-- DATA IN THIS EXERCISE follows --
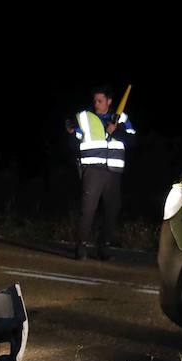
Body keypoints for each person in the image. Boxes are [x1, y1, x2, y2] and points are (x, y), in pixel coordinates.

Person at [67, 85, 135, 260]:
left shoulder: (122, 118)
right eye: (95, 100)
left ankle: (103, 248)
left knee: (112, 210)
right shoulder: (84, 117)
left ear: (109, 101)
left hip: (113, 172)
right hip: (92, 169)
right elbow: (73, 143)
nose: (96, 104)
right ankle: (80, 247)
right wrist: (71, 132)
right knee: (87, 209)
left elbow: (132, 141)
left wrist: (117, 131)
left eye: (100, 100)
-- DATA IN THIS EXERCISE concluded --
--- TASK DESCRIPTION ---
The response must match the data line for line, from its first line through the line with "right shoulder: (84, 117)", inclusive, and must leave out the pictures.

--- RESPONSE BELOW ---
Body keypoints for each person in the image. Boxes are [x1, y1, x2, y2] and points are (x, y), in pixel coordinates.

Person at [67, 85, 135, 260]:
left shoulder: (122, 118)
right eye: (95, 100)
left ankle: (103, 248)
left knee: (112, 210)
right shoulder: (84, 117)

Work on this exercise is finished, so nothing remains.